Поэтому я готов тратить время на популяризаторство. Такая работа проводилась в советское время, были киноклубы. В 1990-е это было утеряно. И как результат: сейчас есть люди, которые никогда не видели кино на больших экранах. А ведь культура кинематографа - очень важная вещь. И в передовых в смысле кинематографа странах она сохранилась.

Это Франция, Америка. Почему тот же «Оскар» - в Америке? Потому что там есть мощная многолетняя культура кинематографа, и там снимают не только боевики и другие коммерческие фильмы, но и артхаус.

- Кино сегодня, в том числе авторское, все больше уходит в онлайн. Вы задумывались над переходом в стриминг или для Вас приемлем только большой экран?

- Я понимаю, что жизнь развивается, и стриминг будет наращивать объемы, безусловно, за ним будущее.

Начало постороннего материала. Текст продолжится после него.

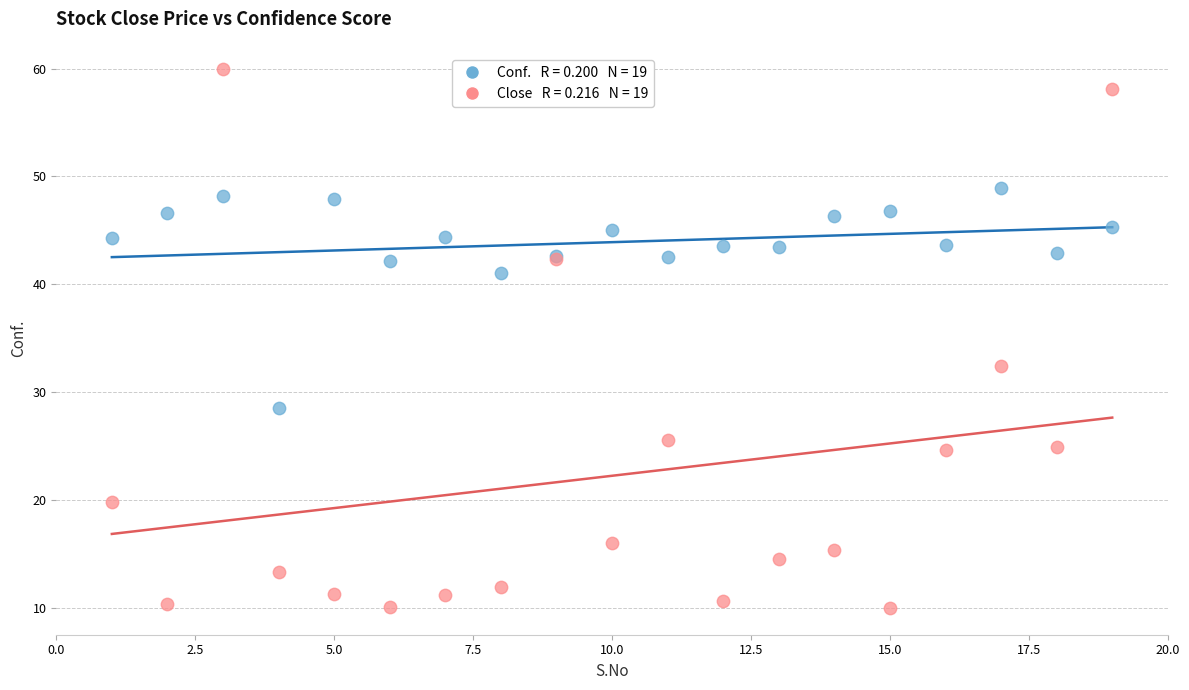

Across all series, what Y value is closest to 35?

32.4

Но я уверен, что кинотеатральный прокат, хоть и не будет таким мощным и массовым, как прежде, все равно останется. Если надо будет, я, конечно, смогу перестроиться. Но буду всячески поддерживать и стоять до конца за классический показ кино.

Кинотеатральный показ имеет свою магию. Это маленькое чудо, ведь именно так первоначально воспринимался кинематограф. Просто люди утратили это ощущение. Но тайна есть в самой природе кино.

Кино для меня - это машина времени: ты вдруг на полтора-два часа попадаешь в другую реальность, другую ситуацию, эпоху, и перед тобой протекает какая-то иная жизнь. Хотя человек ко всему привыкает, и к чуду тоже, думаю, что стремление пережить его снова - сидеть и смотреть в темноте фильм на большом экране - все равно не исчезнет. Потому кинотеатральный показ не умрет.